I'm not sure why it is like this, but third-party tools exist that help. For example, right now I'm evaluating Visual Assist X (by Whole Tomato). We're also using Visual Studio 2005.
Don't feel hard-done-by, it isn't available in VB.Net either :)
C++ is a HARD language to parse compared with C# (VB too unless you've "Option Explicit" and "Option Strict" switched on, it's difficult to tell exactly what any line of code is doing out of a MUCH larger context).
At a guess it could have something to do with the "difficulty" of providing it.
P.S. I marked my answer as community wiki because I know it's not providing any useful information.

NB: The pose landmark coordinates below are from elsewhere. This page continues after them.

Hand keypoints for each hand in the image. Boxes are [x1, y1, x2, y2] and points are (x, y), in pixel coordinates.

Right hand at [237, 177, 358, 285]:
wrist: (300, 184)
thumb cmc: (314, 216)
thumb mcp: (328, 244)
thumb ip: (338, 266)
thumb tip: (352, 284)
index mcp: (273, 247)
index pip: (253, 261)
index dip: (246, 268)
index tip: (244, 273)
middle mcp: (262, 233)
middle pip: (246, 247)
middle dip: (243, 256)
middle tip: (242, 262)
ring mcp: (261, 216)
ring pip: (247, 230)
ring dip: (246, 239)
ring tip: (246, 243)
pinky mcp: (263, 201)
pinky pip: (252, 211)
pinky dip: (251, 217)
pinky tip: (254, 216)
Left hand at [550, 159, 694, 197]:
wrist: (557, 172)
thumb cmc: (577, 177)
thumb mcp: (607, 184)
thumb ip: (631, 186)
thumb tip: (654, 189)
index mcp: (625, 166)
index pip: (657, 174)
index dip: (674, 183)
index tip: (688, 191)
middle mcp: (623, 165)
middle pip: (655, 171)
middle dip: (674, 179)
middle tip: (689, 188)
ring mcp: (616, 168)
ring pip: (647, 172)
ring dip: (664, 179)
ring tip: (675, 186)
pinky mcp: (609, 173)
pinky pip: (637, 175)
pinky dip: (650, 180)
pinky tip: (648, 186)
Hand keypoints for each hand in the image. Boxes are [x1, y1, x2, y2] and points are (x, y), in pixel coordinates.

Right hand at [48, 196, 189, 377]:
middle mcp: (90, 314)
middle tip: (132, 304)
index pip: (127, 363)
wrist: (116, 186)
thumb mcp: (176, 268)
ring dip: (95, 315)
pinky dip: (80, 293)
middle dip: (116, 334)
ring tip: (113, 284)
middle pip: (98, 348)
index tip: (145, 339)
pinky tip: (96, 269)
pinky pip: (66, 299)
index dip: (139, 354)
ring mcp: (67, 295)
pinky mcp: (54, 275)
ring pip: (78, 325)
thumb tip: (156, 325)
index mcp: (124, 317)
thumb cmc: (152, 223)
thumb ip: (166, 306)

The syntax and semantics of C++ make it incredibly difficult to correctly implement refactoring functionality. It's possible to implement something relatively simple to cover 90% of the cases, but in the remaining 10% of cases that simple solution will horribly break your code by changing things you never wanted to change.

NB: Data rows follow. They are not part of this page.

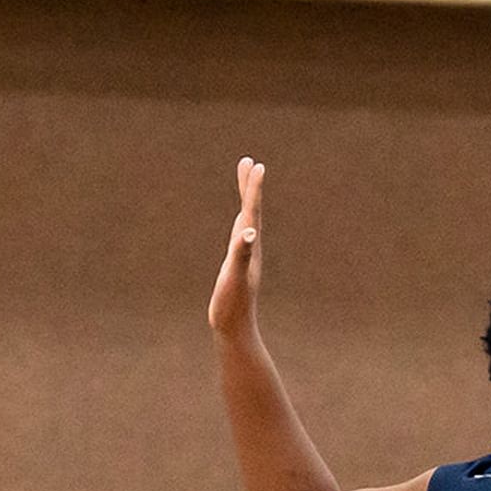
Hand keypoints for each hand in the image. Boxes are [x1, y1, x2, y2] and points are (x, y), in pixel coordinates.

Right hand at [208, 157, 264, 337]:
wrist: (235, 329)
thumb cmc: (233, 305)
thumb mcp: (235, 277)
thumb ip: (241, 253)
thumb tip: (250, 233)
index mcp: (250, 246)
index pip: (252, 212)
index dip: (253, 188)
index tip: (257, 165)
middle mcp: (250, 248)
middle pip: (251, 210)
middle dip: (249, 186)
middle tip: (249, 162)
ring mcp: (245, 256)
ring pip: (247, 221)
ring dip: (246, 201)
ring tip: (246, 183)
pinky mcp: (238, 265)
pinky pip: (240, 238)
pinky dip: (240, 224)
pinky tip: (241, 225)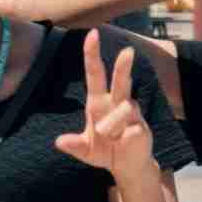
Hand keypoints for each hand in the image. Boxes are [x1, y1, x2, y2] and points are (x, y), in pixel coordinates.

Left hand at [66, 37, 162, 188]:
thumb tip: (59, 142)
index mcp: (98, 103)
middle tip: (128, 51)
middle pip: (120, 80)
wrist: (127, 166)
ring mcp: (131, 114)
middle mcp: (116, 104)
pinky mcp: (141, 127)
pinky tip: (123, 142)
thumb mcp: (84, 151)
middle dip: (123, 66)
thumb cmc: (104, 152)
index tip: (92, 34)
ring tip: (108, 137)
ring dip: (111, 126)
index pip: (95, 74)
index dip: (92, 55)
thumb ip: (73, 145)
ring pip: (123, 110)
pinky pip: (131, 128)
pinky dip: (123, 137)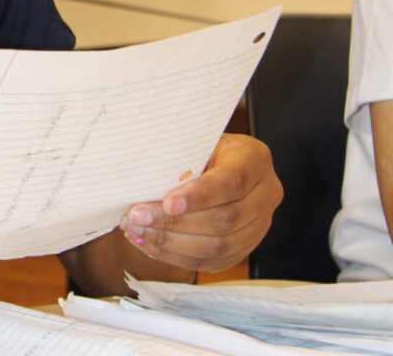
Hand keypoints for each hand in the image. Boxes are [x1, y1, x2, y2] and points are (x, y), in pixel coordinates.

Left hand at [116, 133, 282, 273]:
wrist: (221, 159)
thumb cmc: (202, 144)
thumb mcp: (196, 140)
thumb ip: (181, 159)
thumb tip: (145, 181)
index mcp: (255, 158)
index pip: (231, 182)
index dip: (199, 196)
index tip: (167, 203)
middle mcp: (266, 193)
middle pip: (224, 220)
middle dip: (174, 224)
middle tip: (136, 217)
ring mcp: (260, 224)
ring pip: (218, 247)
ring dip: (171, 243)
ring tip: (136, 231)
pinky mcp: (245, 247)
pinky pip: (213, 261)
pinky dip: (177, 256)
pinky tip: (149, 245)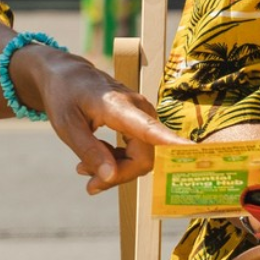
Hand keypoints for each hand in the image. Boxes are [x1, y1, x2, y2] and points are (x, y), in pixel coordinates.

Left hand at [11, 46, 178, 193]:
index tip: (195, 152)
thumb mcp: (66, 126)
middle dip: (119, 176)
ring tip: (84, 171)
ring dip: (116, 171)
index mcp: (118, 106)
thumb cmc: (65, 96)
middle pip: (143, 158)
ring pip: (141, 158)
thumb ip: (89, 151)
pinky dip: (118, 162)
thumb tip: (110, 177)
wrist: (67, 75)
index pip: (150, 130)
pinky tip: (95, 163)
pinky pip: (138, 151)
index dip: (172, 144)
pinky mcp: (141, 122)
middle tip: (89, 185)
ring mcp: (143, 115)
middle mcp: (139, 109)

Read http://yosefk.com/c++fqa/defective.html#defect-8 for a brief discussion of the difficulties that any refactoring code in C++ has to deal with.

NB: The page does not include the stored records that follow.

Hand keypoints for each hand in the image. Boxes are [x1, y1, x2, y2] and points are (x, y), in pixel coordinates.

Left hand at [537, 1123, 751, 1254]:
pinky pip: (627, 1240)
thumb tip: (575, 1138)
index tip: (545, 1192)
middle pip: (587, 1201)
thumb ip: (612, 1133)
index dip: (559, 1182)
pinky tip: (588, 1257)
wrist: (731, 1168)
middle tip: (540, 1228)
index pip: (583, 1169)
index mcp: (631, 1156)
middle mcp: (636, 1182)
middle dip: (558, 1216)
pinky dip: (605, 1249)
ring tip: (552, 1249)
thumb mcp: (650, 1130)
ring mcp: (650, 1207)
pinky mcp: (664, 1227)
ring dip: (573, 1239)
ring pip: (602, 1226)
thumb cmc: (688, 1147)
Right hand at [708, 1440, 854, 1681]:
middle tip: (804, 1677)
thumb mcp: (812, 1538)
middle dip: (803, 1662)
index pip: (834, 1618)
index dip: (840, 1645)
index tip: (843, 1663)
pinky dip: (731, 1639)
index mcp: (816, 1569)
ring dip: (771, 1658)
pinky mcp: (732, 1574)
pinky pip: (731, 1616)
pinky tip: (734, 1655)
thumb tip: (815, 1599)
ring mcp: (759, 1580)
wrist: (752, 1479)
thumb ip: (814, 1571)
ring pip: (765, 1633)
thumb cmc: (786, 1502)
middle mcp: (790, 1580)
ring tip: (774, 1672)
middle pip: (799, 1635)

Microsoft has evidently decided to punt on this particular feature for C++, leaving it up to third-party developers to do what they can.
devexpress provides Add-in Refactor! for C++ for VS2005 and VS2008.
I've been using Visual Assistant X with visual studio for about one year and a half. It's an incredible tool that helps you a lot with ordinary C++ code, but it doesn't perform very well on templated code. For instance, you if have a sophisticated policy-based template design, it won't know how to rename your variables, and the project won't compile anymore.